The South African economy appears to be pulling itself out of the problematic inflation environment that we have been struggling under recently. The effects of inflation targeting seem to be paying dividends finally. Consumer inflation is almost within the Reserve Bank's target range of 3 - 6 percent and Producer Price Inflation (PPI) is contracting. PPI is the measure of how quick making things gets more expensive and at the moment things are actually getting cheaper to make.

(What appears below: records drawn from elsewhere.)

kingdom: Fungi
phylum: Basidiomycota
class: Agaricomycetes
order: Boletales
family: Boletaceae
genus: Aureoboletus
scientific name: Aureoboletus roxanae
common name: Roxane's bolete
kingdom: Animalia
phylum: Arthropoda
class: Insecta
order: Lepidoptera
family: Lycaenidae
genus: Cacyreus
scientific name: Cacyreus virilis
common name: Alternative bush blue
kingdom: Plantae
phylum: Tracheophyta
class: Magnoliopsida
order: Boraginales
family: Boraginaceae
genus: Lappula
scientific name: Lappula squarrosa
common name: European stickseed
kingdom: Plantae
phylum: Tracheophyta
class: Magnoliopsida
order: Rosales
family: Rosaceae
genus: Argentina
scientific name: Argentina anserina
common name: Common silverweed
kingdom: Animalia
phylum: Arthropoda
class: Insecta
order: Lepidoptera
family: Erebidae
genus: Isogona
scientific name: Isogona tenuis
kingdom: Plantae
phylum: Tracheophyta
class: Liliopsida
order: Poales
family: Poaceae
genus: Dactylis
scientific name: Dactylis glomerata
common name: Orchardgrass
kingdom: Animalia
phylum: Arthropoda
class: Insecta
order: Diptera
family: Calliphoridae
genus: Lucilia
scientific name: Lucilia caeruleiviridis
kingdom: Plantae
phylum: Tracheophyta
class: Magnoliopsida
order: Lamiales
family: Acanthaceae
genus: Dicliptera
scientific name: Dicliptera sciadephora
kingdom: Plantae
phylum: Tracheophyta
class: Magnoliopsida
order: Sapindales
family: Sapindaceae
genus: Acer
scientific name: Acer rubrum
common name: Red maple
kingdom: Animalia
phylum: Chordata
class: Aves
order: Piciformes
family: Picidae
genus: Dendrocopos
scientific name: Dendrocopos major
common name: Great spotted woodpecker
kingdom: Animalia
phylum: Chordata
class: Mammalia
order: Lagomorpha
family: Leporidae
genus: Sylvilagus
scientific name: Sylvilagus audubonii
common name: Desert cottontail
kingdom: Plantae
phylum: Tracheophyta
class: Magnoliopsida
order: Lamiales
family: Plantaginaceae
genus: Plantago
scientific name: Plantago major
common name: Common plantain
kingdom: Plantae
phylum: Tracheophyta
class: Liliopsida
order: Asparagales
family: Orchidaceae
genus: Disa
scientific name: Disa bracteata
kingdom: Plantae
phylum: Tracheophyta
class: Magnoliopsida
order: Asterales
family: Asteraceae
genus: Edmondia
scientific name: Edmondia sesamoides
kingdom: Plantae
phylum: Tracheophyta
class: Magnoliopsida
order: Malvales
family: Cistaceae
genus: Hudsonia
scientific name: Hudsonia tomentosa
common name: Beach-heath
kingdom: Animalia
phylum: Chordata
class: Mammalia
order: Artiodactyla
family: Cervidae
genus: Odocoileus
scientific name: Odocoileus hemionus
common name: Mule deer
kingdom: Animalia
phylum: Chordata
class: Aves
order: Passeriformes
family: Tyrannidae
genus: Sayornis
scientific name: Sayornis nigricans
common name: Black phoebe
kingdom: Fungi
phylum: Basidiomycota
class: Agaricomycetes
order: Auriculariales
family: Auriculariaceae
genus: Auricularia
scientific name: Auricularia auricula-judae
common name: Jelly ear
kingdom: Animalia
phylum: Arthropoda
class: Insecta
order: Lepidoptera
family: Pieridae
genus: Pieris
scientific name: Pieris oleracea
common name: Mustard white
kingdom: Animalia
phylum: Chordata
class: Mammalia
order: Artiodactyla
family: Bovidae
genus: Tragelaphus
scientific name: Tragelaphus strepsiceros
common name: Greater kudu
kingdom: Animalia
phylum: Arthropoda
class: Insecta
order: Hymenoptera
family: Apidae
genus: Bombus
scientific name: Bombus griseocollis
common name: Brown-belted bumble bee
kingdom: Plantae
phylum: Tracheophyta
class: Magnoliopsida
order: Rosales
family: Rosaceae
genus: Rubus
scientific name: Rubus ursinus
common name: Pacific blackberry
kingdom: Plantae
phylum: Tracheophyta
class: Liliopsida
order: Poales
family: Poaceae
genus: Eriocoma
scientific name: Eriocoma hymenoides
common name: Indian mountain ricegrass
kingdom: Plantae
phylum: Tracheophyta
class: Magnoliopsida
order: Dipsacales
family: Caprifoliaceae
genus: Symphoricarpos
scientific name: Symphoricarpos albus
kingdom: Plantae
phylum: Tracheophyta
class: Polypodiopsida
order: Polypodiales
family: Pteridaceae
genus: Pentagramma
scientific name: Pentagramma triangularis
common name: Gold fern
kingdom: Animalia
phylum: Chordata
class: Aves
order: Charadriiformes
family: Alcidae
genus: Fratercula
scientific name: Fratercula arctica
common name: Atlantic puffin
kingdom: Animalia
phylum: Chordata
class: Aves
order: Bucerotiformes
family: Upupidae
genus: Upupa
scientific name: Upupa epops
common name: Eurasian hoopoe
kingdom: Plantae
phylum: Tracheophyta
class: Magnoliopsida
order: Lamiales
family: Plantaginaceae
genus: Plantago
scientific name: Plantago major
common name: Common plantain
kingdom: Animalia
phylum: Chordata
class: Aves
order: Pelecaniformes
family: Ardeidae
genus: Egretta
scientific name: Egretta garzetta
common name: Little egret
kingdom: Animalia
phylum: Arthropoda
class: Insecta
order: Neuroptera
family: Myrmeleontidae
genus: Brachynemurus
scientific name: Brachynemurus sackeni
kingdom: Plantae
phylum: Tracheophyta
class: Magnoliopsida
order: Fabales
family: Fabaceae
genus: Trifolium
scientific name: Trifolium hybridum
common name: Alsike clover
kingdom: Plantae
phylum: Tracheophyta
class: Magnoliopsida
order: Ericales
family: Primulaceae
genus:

- Producer Price Inflation is at -3.7%
- Electricity production more expensive by +1.6%
- Petrol and coal products down 2.2%
Inflation starts with the raw materials. These are then manufactured. PPI is a measure of the costs of manufacturing, an inflation at the factory gates measure. The products are then sold to retailers who then sell them onto the consumer. Now according to the figures it is getting cheaper to make most products and there is actually deflation at the factory gates. In theory these savings should then be passed onto the retailers who would in turn pass them onto you the consumer.
In reality the retailers do not always pass these savings onto you the consumer. Consumer inflation is sitting at 6.1% meaning prices are going up by 6.1% but the cost of producing those goods is going down at 3.7%. While there is a time lag between when the raw materials for a product are processed into the finished goods which are available in the shops there should have been more downward pressure on consumer inflation. The PPI figures are positive but whether consumers will see the benefit is a debatable point. Plan your budget on consumer rather than producer inflation.